Thursday, December 22, 2016

Barack Obama: A reflection on Barack Obama’s presidency

Barack Obama’s presidency lurched between idealism and acrimony but some of his accomplishments will endure


1 “A skinny kid with a funny name”

Watch it again. He is unusually stilted at the beginning, as you might expect of a debutant on the autocue and the national stage. But soon he finds his rhythm, those crescendos alternating with electric pauses, ecclesiastical notes chiming with his scholarly charisma in a musical voice. Grippingly, he recounts the story of his life, in his telling a parable of unity in diversity—a moral he was still pushing 12 hard, disillusioning years later. “We are Americans first,” he urged in the Rose Garden on the day after Donald Trump was elected.

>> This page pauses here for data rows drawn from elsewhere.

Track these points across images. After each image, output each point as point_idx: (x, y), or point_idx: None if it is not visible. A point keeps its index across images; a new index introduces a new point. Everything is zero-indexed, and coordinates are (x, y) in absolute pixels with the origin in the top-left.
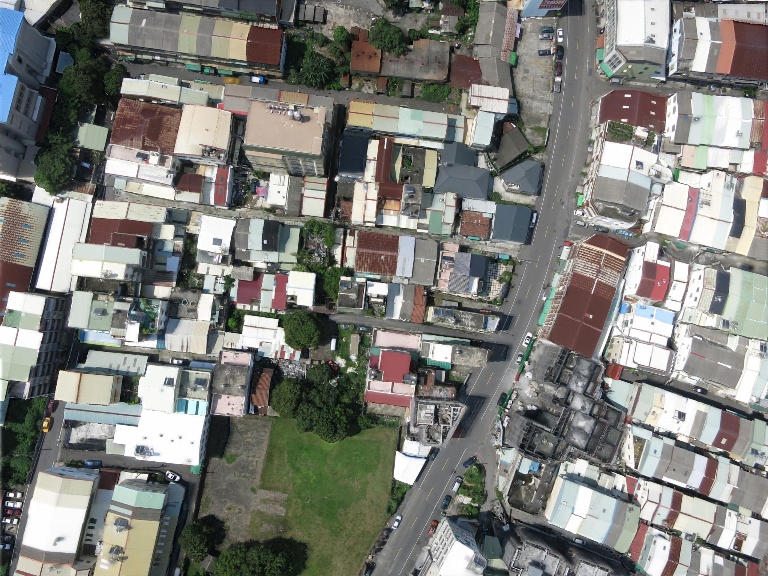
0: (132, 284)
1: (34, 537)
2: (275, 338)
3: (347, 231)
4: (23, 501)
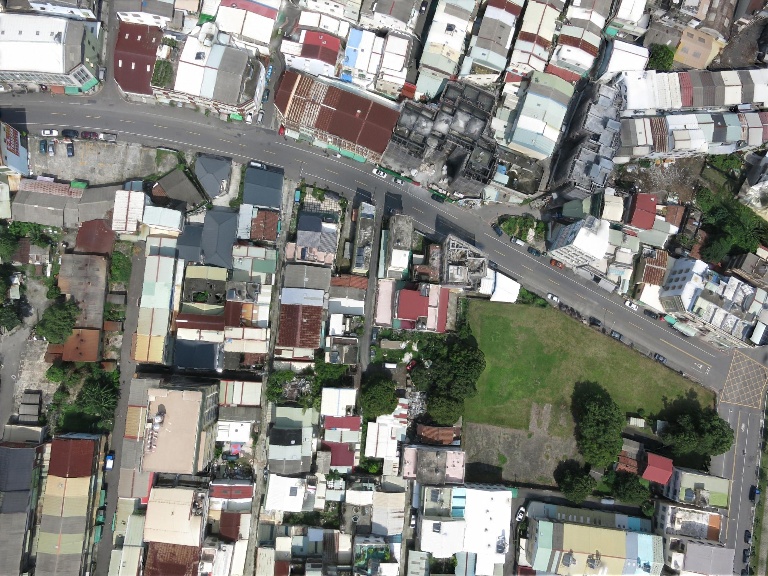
0: (339, 575)
1: None
2: (387, 425)
3: (276, 357)
4: None
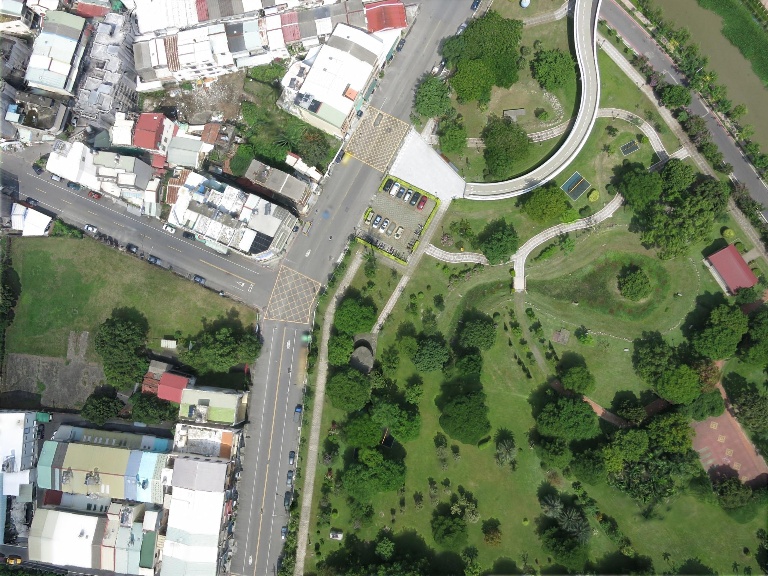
0: None
1: (81, 557)
2: None
3: None
4: (83, 575)
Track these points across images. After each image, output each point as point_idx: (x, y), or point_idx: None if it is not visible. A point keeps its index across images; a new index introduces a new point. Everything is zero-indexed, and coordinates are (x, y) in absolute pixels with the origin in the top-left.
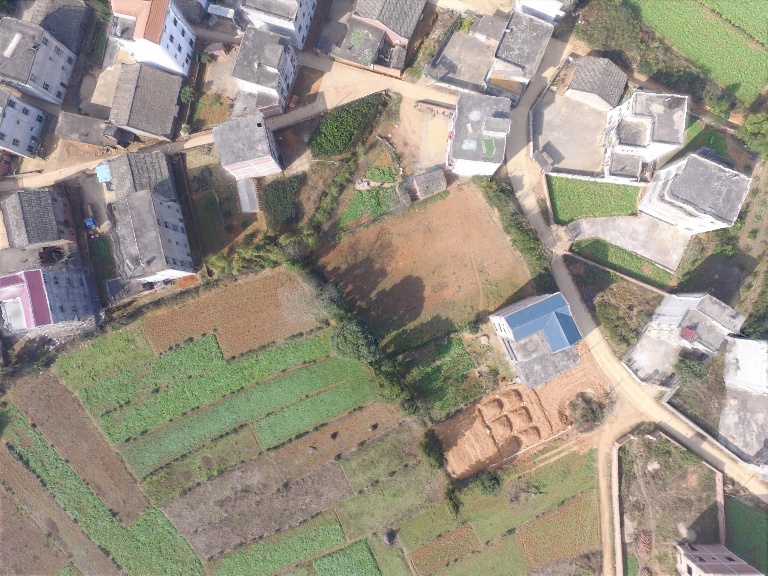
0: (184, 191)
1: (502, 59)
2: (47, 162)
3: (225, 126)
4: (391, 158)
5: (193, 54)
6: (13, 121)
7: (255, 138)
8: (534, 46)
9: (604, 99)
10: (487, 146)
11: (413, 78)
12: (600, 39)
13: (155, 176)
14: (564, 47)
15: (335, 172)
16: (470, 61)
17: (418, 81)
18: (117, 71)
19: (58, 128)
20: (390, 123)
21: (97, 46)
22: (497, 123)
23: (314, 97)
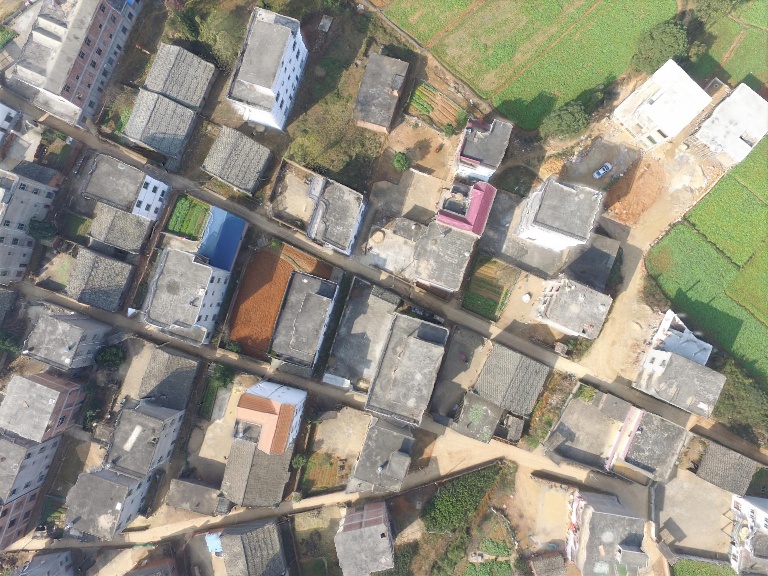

In fact, by the standards Barack Obama subsequently set—in a presidency defined by its speeches, and perhaps to be best remembered for them—his turn at the Democratic convention in 2004 was mundane. But his ascent will still be dated from the moment he loped onto that stage in Boston, with the rangy gait that became as familiar as his smile: an unknown politician from Illinois, soon to be the country’s only African-American senator, before, in short order, becoming its first black president. The paean he offered to America, a country that had embraced him as “a skinny kid with a funny name”, was also a kind of dare; the self-deprecation camouflaged a boast, since many in his audience saw the obstacles he faced as clearly as he did. “I’m the African-American son of a single mother,” Mr Obama reportedly told Binyamin Netanyahu when, years later, Israel’s prime minister lectured him on the world’s hazards, “and I live here, in this house. I live in the White House.”